Colistin: The Controversial Antibiotic Makes a Come-Back

Currently, colistin is considered the last-resort antibiotic for many multi-drug resistant bacteria, including vancomycin-resistant enterococci and some Gram-negative organisms like Pseudomonas aeruginosaAcinetobacter baumannii, and Enterobacteriaceae. Colistin was approved for medical use in the United States in 1970; however, after years of clinical use, its popularity diminished due to reports of significant nephrotoxicity.
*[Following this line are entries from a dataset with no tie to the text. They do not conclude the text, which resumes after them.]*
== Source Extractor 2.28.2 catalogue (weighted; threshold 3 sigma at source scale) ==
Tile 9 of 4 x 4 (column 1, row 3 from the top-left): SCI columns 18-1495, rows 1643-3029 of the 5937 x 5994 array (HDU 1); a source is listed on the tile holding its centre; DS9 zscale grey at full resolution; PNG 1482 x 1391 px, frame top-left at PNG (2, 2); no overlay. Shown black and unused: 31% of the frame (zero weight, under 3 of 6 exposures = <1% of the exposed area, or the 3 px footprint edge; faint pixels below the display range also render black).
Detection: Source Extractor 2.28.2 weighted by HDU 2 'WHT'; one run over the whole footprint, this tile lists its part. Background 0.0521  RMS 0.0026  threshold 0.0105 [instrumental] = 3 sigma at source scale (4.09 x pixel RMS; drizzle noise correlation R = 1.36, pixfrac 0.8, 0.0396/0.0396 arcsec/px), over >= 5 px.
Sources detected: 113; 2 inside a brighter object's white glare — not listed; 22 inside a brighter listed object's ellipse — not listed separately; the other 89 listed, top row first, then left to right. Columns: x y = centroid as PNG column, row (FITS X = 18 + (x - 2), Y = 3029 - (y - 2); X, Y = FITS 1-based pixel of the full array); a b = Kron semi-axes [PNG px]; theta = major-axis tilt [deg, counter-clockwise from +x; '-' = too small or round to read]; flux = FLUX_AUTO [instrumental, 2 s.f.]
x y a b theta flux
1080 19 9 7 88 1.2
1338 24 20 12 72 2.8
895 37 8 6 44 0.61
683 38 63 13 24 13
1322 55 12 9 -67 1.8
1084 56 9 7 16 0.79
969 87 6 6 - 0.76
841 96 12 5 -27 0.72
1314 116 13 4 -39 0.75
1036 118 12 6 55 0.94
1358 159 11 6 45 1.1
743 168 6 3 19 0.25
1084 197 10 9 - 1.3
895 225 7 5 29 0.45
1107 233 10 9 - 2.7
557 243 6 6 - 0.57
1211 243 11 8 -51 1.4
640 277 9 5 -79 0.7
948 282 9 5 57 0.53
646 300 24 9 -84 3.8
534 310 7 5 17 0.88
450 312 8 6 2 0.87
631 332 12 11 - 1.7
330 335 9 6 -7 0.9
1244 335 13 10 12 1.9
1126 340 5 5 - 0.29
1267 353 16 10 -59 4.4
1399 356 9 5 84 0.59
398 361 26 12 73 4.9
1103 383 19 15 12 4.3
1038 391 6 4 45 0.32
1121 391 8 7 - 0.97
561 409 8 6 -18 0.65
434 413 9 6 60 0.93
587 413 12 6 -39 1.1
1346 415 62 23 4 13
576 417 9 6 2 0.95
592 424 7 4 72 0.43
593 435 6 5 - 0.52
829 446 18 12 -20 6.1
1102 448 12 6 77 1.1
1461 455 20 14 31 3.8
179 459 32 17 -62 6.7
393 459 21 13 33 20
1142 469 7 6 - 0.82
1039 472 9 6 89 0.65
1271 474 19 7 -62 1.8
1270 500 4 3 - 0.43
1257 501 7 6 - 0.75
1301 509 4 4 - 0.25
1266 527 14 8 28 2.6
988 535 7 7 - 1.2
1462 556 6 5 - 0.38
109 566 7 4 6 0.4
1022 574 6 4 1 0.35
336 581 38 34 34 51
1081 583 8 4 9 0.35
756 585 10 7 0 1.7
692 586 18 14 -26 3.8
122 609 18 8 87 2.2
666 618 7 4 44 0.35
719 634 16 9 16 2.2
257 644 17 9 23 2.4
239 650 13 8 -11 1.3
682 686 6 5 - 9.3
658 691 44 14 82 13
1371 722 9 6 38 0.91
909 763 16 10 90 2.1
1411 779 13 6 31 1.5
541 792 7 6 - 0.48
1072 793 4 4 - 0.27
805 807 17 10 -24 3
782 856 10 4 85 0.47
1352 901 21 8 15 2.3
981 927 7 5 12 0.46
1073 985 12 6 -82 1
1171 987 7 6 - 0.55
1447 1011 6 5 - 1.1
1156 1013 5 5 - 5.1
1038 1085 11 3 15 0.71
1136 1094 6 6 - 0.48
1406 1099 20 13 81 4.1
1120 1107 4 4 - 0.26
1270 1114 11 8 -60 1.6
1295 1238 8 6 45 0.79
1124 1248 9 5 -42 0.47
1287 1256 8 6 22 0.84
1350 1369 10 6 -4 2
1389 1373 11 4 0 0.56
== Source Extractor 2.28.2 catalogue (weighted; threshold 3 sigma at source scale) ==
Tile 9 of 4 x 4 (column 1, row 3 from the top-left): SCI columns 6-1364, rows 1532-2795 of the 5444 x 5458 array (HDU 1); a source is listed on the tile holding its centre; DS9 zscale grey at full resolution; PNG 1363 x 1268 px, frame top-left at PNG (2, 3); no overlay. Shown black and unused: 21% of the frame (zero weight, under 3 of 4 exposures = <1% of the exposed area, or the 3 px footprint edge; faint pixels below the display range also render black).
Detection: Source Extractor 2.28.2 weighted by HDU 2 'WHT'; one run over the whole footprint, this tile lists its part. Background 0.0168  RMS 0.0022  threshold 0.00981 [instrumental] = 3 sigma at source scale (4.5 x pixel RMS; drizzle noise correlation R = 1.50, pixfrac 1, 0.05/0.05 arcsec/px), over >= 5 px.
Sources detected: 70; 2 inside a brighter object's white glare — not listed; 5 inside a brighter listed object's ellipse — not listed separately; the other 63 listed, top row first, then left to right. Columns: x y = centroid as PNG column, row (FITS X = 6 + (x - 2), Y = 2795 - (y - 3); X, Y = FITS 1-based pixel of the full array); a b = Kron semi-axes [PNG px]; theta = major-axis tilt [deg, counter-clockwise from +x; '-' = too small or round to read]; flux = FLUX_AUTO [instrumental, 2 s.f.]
Colistin has made a resurgence over the last couple of decades, as Gram-negative bacteria are becoming increasingly resistant to other treatment options. The resistance trend, coupled with the decline of antibiotic drug development, has made colistin a critical treatment option, despite the complications it can cause. Different levels of nephrotoxicity have been reported for colistin, but a nephrotoxic effect as high as 40% has been observed. Nephrotoxicity from colistin is dependent on dose and is reversible in most cases when the drug is discontinued.

Preventing Nephrotoxicity While Treating Resistant Infections

Although vancomycin and colistin may have nephrotoxic side effects, their use in treating resistant infections has been beneficial in the absence of other treatment options. Successful prevention of drug-induced nephrotoxicity and AKI while using these drugs relies on knowledge of pathogenic mechanisms of kidney injury, awareness of patient-related and drug-related risk factors, proper preemptive measures, vigilance, and early intervention.

In many circumstances, clinicians must decide between using nephrotoxic drugs or allowing infections to go untreated, or treated sub-optimally, if a suitable alternative cannot be identified. With increasing antimicrobial resistance, this is one of the most difficult clinical quandaries that critical care physicians face. To make matters more complex, even when physicians can discontinue the offending drug and quickly treat with a different antibiotic, the potential for long-term renal complications remains. Even when AKI is less severe, it may contribute to morbidity and mortality in critically ill patients. Clinicians need to be aware of risks when using nephrotoxic drugs and remain vigilant to prevent complications to the best of their ability.


Opinions expressed in this article are not necessarily those of bioMèrieux, Inc.